** Opening Input block **

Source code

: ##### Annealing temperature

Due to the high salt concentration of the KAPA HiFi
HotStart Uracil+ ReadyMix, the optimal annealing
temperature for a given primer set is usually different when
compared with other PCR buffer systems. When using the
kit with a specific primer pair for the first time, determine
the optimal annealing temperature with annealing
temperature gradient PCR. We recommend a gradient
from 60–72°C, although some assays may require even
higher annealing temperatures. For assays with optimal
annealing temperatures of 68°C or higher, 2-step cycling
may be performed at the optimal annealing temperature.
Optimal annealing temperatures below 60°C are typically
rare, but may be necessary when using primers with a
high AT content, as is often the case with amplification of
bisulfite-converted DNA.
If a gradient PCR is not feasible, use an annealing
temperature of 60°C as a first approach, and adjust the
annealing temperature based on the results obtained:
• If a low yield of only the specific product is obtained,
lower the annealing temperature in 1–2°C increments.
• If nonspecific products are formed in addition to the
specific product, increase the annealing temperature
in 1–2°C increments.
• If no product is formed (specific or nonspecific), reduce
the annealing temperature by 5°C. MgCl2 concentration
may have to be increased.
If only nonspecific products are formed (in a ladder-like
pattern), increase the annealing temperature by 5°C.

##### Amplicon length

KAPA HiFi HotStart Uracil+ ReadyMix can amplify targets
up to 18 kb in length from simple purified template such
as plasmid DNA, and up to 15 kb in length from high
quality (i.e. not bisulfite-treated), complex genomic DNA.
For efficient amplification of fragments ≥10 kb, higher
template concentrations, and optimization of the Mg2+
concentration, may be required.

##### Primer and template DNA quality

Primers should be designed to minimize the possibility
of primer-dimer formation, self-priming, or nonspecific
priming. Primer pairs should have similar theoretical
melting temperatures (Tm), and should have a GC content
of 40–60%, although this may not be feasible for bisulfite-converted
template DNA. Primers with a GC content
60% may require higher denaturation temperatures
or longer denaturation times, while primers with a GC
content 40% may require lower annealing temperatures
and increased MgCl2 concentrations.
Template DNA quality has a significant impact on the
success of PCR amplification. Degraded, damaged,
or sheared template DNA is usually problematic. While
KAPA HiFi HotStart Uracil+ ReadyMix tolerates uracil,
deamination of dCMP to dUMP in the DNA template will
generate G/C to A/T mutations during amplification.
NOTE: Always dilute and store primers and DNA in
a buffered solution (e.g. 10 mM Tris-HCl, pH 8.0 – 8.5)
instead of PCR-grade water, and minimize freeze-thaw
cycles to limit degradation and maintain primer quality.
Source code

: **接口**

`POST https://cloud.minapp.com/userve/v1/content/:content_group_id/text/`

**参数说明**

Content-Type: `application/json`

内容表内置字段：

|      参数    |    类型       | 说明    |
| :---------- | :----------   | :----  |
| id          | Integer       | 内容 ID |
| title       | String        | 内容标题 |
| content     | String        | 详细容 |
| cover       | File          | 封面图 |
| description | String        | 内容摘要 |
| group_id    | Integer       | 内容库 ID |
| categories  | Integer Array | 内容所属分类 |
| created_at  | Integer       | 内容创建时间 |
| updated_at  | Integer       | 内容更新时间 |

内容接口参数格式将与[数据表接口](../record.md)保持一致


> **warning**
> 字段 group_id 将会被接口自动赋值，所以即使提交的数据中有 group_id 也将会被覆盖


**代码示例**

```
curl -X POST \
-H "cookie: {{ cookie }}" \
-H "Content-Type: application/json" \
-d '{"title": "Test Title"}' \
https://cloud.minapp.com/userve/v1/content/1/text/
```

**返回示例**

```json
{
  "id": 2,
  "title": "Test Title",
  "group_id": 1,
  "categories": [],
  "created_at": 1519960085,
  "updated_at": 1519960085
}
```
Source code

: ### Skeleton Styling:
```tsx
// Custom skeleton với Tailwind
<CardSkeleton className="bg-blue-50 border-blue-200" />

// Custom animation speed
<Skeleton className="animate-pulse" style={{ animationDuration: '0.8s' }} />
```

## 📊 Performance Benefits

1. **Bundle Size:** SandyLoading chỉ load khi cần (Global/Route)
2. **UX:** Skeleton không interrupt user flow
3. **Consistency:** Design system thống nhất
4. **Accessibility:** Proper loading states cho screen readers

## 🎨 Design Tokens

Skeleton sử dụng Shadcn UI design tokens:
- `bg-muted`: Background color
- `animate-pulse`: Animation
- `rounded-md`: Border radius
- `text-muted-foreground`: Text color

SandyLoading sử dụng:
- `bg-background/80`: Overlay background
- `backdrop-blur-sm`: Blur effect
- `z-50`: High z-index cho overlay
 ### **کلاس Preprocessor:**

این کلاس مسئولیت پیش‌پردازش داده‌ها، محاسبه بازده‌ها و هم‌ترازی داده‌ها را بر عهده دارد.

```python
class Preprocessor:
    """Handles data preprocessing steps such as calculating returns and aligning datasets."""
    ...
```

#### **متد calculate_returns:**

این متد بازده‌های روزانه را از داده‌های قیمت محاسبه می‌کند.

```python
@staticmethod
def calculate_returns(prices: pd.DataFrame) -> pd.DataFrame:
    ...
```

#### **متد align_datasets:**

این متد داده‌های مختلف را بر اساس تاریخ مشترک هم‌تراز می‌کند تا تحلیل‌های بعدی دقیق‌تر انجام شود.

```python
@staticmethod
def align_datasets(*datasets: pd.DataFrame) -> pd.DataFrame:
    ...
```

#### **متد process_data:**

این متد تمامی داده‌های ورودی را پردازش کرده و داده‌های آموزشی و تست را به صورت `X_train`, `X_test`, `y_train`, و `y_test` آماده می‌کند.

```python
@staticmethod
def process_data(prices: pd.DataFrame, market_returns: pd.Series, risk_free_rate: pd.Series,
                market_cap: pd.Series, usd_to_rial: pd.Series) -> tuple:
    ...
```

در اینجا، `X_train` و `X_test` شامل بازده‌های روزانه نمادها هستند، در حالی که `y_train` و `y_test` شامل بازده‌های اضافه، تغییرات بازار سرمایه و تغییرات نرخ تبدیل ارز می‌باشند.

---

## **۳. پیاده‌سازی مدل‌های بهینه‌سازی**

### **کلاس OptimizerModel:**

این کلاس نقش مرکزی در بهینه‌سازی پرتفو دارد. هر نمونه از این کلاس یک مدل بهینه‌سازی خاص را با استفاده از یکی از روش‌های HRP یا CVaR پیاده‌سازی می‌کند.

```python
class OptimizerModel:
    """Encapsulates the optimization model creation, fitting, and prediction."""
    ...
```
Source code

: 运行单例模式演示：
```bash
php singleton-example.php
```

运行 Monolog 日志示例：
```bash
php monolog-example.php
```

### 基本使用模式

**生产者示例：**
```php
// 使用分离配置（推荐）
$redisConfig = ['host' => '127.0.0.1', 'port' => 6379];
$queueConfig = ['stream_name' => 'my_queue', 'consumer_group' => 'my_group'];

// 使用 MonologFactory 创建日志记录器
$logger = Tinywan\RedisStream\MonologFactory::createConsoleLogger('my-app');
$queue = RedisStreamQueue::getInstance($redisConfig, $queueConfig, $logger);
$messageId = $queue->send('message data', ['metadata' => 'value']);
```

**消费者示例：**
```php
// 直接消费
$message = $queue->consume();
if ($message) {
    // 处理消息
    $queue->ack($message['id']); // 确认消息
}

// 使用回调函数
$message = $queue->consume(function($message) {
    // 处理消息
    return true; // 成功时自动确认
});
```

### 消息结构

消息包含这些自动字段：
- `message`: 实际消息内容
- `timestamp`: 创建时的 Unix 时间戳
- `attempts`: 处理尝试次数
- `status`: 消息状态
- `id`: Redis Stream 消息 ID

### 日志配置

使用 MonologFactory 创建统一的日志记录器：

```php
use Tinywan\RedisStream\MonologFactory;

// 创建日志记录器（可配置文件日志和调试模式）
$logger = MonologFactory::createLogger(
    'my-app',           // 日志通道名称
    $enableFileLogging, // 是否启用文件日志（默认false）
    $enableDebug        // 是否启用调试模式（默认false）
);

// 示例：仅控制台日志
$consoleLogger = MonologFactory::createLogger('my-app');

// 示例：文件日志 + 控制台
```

** Closing Input block **

Could you output, exactly and with nothing else, the lines from the start of the records through the line containing "rare, but may"?

Source code

: ##### Annealing temperature

Due to the high salt concentration of the KAPA HiFi
HotStart Uracil+ ReadyMix, the optimal annealing
temperature for a given primer set is usually different when
compared with other PCR buffer systems. When using the
kit with a specific primer pair for the first time, determine
the optimal annealing temperature with annealing
temperature gradient PCR. We recommend a gradient
from 60–72°C, although some assays may require even
higher annealing temperatures. For assays with optimal
annealing temperatures of 68°C or higher, 2-step cycling
may be performed at the optimal annealing temperature.
Optimal annealing temperatures below 60°C are typically
rare, but may be necessary when using primers with a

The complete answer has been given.